## Work to be completed
Return every entry exactly as written.

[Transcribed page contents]
---

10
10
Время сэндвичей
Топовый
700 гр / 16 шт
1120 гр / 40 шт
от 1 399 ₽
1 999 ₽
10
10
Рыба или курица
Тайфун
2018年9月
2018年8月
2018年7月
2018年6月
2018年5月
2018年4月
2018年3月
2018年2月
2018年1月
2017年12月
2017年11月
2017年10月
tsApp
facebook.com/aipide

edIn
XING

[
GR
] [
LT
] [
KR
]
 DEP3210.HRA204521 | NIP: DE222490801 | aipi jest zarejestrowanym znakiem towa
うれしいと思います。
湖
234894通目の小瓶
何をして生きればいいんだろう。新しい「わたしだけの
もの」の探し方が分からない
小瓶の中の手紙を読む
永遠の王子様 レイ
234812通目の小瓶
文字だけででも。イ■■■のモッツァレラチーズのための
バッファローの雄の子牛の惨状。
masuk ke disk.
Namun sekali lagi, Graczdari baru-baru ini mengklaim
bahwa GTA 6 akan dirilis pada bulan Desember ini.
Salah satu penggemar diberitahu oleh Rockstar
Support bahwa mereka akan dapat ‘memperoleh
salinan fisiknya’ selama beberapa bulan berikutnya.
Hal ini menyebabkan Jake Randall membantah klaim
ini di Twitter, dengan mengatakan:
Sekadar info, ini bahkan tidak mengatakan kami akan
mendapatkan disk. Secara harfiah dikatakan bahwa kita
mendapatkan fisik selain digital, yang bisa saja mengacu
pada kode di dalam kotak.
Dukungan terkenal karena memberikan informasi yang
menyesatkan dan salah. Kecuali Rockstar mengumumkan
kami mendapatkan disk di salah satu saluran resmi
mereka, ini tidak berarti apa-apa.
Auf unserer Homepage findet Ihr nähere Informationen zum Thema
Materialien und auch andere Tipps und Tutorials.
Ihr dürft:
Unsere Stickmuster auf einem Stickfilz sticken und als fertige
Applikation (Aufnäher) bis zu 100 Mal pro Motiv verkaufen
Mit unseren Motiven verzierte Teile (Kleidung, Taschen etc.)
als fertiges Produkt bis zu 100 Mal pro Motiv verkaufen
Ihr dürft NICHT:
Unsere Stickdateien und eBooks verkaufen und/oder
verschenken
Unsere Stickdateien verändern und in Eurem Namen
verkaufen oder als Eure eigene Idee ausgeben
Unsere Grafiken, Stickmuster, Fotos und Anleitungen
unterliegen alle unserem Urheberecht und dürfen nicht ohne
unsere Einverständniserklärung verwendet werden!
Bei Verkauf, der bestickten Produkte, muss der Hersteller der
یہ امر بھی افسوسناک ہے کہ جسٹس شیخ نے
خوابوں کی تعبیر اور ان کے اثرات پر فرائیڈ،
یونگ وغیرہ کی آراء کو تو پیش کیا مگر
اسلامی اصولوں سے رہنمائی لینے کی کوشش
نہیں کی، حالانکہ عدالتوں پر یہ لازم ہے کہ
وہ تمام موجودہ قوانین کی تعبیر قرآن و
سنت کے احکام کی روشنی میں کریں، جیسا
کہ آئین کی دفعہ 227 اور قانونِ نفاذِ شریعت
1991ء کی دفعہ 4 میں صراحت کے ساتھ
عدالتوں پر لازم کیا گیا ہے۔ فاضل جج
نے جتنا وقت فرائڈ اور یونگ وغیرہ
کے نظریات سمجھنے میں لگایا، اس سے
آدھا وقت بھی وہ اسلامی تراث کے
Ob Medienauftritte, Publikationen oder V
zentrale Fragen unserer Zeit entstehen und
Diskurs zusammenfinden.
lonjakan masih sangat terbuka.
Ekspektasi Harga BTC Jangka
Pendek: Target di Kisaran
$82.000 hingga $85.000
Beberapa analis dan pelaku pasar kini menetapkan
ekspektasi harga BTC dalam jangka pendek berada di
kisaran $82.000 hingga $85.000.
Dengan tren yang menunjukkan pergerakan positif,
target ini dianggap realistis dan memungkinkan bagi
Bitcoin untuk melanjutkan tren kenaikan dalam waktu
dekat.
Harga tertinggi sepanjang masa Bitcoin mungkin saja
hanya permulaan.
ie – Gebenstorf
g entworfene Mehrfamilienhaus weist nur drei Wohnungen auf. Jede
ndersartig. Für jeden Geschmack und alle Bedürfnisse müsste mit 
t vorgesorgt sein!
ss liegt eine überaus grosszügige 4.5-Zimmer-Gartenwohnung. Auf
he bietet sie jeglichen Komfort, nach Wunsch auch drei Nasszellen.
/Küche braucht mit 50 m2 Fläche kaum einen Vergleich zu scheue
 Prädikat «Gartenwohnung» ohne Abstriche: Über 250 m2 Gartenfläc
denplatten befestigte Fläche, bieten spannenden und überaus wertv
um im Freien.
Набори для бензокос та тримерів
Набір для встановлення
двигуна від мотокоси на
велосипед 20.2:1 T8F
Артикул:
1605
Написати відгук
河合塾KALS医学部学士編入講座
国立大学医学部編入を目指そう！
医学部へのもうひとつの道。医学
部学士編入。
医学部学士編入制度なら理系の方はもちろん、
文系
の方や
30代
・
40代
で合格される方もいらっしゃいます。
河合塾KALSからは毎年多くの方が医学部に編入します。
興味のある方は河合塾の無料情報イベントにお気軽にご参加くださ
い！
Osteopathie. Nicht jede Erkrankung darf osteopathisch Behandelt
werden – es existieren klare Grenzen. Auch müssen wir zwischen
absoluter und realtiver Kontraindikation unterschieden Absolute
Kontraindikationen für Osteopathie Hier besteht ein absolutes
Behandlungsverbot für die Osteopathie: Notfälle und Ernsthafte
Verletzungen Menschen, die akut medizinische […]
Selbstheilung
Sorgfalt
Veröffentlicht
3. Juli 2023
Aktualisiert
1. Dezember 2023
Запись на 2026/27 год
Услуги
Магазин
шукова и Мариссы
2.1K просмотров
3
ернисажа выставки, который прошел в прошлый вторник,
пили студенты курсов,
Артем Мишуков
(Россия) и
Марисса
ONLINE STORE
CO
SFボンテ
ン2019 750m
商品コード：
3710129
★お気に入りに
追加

---

## Answer to this problem
10
10
Время сэндвичей
Топовый
700 гр / 16 шт
1120 гр / 40 шт
от 1 399 ₽
1 999 ₽
10
10
Рыба или курица
Тайфун
2018年9月
2018年8月
2018年7月
2018年6月
2018年5月
2018年4月
2018年3月
2018年2月
2018年1月
2017年12月
2017年11月
2017年10月
tsApp
facebook.com/aipide

edIn
XING

[
GR
] [
LT
] [
KR
]
 DEP3210.HRA204521 | NIP: DE222490801 | aipi jest zarejestrowanym znakiem towa
うれしいと思います。
湖
234894通目の小瓶
何をして生きればいいんだろう。新しい「わたしだけの
もの」の探し方が分からない
小瓶の中の手紙を読む
永遠の王子様 レイ
234812通目の小瓶
文字だけででも。イ■■■のモッツァレラチーズのための
バッファローの雄の子牛の惨状。
masuk ke disk.
Namun sekali lagi, Graczdari baru-baru ini mengklaim
bahwa GTA 6 akan dirilis pada bulan Desember ini.
Salah satu penggemar diberitahu oleh Rockstar
Support bahwa mereka akan dapat ‘memperoleh
salinan fisiknya’ selama beberapa bulan berikutnya.
Hal ini menyebabkan Jake Randall membantah klaim
ini di Twitter, dengan mengatakan:
Sekadar info, ini bahkan tidak mengatakan kami akan
mendapatkan disk. Secara harfiah dikatakan bahwa kita
mendapatkan fisik selain digital, yang bisa saja mengacu
pada kode di dalam kotak.
Dukungan terkenal karena memberikan informasi yang
menyesatkan dan salah. Kecuali Rockstar mengumumkan
kami mendapatkan disk di salah satu saluran resmi
mereka, ini tidak berarti apa-apa.
Auf unserer Homepage findet Ihr nähere Informationen zum Thema
Materialien und auch andere Tipps und Tutorials.
Ihr dürft:
Unsere Stickmuster auf einem Stickfilz sticken und als fertige
Applikation (Aufnäher) bis zu 100 Mal pro Motiv verkaufen
Mit unseren Motiven verzierte Teile (Kleidung, Taschen etc.)
als fertiges Produkt bis zu 100 Mal pro Motiv verkaufen
Ihr dürft NICHT:
Unsere Stickdateien und eBooks verkaufen und/oder
verschenken
Unsere Stickdateien verändern und in Eurem Namen
verkaufen oder als Eure eigene Idee ausgeben
Unsere Grafiken, Stickmuster, Fotos und Anleitungen
unterliegen alle unserem Urheberecht und dürfen nicht ohne
unsere Einverständniserklärung verwendet werden!
Bei Verkauf, der bestickten Produkte, muss der Hersteller der
یہ امر بھی افسوسناک ہے کہ جسٹس شیخ نے
خوابوں کی تعبیر اور ان کے اثرات پر فرائیڈ،
یونگ وغیرہ کی آراء کو تو پیش کیا مگر
اسلامی اصولوں سے رہنمائی لینے کی کوشش
نہیں کی، حالانکہ عدالتوں پر یہ لازم ہے کہ
وہ تمام موجودہ قوانین کی تعبیر قرآن و
سنت کے احکام کی روشنی میں کریں، جیسا
کہ آئین کی دفعہ 227 اور قانونِ نفاذِ شریعت
1991ء کی دفعہ 4 میں صراحت کے ساتھ
عدالتوں پر لازم کیا گیا ہے۔ فاضل جج
نے جتنا وقت فرائڈ اور یونگ وغیرہ
کے نظریات سمجھنے میں لگایا، اس سے
آدھا وقت بھی وہ اسلامی تراث کے
Ob Medienauftritte, Publikationen oder V
zentrale Fragen unserer Zeit entstehen und
Diskurs zusammenfinden.
lonjakan masih sangat terbuka.
Ekspektasi Harga BTC Jangka
Pendek: Target di Kisaran
$82.000 hingga $85.000
Beberapa analis dan pelaku pasar kini menetapkan
ekspektasi harga BTC dalam jangka pendek berada di
kisaran $82.000 hingga $85.000.
Dengan tren yang menunjukkan pergerakan positif,
target ini dianggap realistis dan memungkinkan bagi
Bitcoin untuk melanjutkan tren kenaikan dalam waktu
dekat.
Harga tertinggi sepanjang masa Bitcoin mungkin saja
hanya permulaan.
ie – Gebenstorf
g entworfene Mehrfamilienhaus weist nur drei Wohnungen auf. Jede
ndersartig. Für jeden Geschmack und alle Bedürfnisse müsste mit 
t vorgesorgt sein!
ss liegt eine überaus grosszügige 4.5-Zimmer-Gartenwohnung. Auf
he bietet sie jeglichen Komfort, nach Wunsch auch drei Nasszellen.
/Küche braucht mit 50 m2 Fläche kaum einen Vergleich zu scheue
 Prädikat «Gartenwohnung» ohne Abstriche: Über 250 m2 Gartenfläc
denplatten befestigte Fläche, bieten spannenden und überaus wertv
um im Freien.
Набори для бензокос та тримерів
Набір для встановлення
двигуна від мотокоси на
велосипед 20.2:1 T8F
Артикул:
1605
Написати відгук
河合塾KALS医学部学士編入講座
国立大学医学部編入を目指そう！
医学部へのもうひとつの道。医学
部学士編入。
医学部学士編入制度なら理系の方はもちろん、
文系
の方や
30代
・
40代
で合格される方もいらっしゃいます。
河合塾KALSからは毎年多くの方が医学部に編入します。
興味のある方は河合塾の無料情報イベントにお気軽にご参加くださ
い！
Osteopathie. Nicht jede Erkrankung darf osteopathisch Behandelt
werden – es existieren klare Grenzen. Auch müssen wir zwischen
absoluter und realtiver Kontraindikation unterschieden Absolute
Kontraindikationen für Osteopathie Hier besteht ein absolutes
Behandlungsverbot für die Osteopathie: Notfälle und Ernsthafte
Verletzungen Menschen, die akut medizinische […]
Selbstheilung
Sorgfalt
Veröffentlicht
3. Juli 2023
Aktualisiert
1. Dezember 2023
Запись на 2026/27 год
Услуги
Магазин
шукова и Мариссы
2.1K просмотров
3
ернисажа выставки, который прошел в прошлый вторник,
пили студенты курсов,
Артем Мишуков
(Россия) и
Марисса
ONLINE STORE
CO
SFボンテ
ン2019 750m
商品コード：
3710129
★お気に入りに
追加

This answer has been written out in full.